The search for meaning in math is crucial. Over the centuries, math has developed because rules which make sense with ordinary things, like multiplying rabbits, get used in areas that we don’t understand, like multiplying irrationals. The rules continue to work, but what are we talking about now? “Trigonometry is introduced to students through right triangles. But its rules get extended to perpendiculars in circles and angles beyond 90 degrees, beyond 180 degrees. What does it mean then? That trigonometry is not about triangles essentially, but about cyclical motion, which is found everywhere in nature. You can even begin to see that the Pythagorean theorem is just a small part of the law of cosines. The concept is vastly bigger than you originally thought.”

John works hard to help his students do well on the AP test, but he finds it mostly a constraint. The AP is a feather in the cap for a school, but it doesn’t leave much room for marvels and beauties, like the Mandelbrot set. If he could, he would broaden the topics covered; their calculating ability would decrease, but their wonder would be stoked.

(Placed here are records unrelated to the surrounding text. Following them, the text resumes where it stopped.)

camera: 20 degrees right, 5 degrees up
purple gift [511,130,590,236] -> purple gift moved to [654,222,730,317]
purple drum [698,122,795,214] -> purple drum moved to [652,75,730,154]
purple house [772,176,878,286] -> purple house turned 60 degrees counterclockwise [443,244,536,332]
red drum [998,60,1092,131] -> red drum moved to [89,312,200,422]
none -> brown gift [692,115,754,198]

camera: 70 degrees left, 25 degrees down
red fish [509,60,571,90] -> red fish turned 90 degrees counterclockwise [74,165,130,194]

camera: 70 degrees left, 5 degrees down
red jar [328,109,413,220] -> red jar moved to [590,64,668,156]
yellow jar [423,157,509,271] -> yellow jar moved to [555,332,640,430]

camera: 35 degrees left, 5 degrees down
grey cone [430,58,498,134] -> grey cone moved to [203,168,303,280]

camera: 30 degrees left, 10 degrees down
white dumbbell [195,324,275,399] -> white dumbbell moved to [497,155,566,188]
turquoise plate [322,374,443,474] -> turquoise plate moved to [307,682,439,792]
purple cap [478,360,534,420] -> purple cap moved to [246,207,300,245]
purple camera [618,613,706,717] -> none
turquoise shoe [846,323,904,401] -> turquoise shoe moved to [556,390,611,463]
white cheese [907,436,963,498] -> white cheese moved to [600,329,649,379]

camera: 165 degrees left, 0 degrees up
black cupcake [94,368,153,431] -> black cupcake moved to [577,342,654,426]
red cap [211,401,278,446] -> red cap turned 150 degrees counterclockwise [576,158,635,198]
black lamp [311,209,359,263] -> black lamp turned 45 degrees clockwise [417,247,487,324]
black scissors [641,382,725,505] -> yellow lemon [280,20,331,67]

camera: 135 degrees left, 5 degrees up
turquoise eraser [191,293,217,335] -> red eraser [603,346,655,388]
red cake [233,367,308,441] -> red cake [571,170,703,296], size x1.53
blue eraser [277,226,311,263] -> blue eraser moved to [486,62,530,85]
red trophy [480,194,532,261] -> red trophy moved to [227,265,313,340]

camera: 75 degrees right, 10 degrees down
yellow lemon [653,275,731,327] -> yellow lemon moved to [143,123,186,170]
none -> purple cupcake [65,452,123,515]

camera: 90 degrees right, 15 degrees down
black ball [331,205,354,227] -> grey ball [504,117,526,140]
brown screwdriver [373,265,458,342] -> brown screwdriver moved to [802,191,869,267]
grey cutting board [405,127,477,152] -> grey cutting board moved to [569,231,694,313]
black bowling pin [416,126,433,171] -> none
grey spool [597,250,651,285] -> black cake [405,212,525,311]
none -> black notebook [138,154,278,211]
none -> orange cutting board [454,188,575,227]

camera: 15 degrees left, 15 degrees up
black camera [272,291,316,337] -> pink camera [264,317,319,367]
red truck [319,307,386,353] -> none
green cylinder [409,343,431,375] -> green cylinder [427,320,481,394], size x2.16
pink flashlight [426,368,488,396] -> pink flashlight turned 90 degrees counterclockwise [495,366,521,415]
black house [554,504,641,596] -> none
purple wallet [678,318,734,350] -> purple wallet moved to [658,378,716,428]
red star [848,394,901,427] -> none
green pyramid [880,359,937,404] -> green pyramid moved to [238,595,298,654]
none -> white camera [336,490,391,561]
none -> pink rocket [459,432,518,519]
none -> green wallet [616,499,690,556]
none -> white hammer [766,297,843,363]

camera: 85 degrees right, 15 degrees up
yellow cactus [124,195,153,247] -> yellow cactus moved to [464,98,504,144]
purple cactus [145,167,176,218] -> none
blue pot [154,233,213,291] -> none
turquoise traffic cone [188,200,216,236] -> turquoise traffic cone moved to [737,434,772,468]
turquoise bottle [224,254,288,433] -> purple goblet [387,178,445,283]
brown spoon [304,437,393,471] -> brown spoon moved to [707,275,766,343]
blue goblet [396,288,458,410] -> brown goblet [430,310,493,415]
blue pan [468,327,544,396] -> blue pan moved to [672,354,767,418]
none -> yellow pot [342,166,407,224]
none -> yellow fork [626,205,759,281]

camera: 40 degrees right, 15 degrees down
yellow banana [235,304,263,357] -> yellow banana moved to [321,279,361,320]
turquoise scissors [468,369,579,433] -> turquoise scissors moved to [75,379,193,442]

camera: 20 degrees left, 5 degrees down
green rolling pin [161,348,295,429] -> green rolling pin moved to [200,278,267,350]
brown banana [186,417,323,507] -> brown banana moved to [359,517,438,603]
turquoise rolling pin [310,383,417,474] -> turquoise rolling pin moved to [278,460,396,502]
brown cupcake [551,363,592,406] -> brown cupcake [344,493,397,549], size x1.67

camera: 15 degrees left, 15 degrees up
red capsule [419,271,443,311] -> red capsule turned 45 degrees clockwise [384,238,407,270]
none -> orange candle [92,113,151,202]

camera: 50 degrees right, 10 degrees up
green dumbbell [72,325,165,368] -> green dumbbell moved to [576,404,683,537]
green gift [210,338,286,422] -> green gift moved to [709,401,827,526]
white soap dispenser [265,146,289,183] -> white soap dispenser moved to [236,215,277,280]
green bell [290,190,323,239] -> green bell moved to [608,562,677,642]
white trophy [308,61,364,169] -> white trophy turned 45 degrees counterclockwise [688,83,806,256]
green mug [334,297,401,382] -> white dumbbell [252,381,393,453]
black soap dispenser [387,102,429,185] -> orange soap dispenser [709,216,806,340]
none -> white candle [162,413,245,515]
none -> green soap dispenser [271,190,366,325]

And then there’s Euclid. In the lunch line at Thomas Aquinas College recently, I met a happy freshman. She had visited the College for a few days before deciding to apply. I asked her what has been the biggest surprise for her. She responded immediately, “I love math!” That was a delightful answer, and brought back happy memories of many Academic Retreats, where humanities teachers have found that the session on Euclid was their favorite, completely contrary to their expectation. Her reason, however, was novel: “In high school math, I would always have to check the answers, because I never really knew whether I was right. With Euclid, I can see and understand the steps and know that I am right.” And that is a beautiful feeling I wish everyone had at least once in their lives.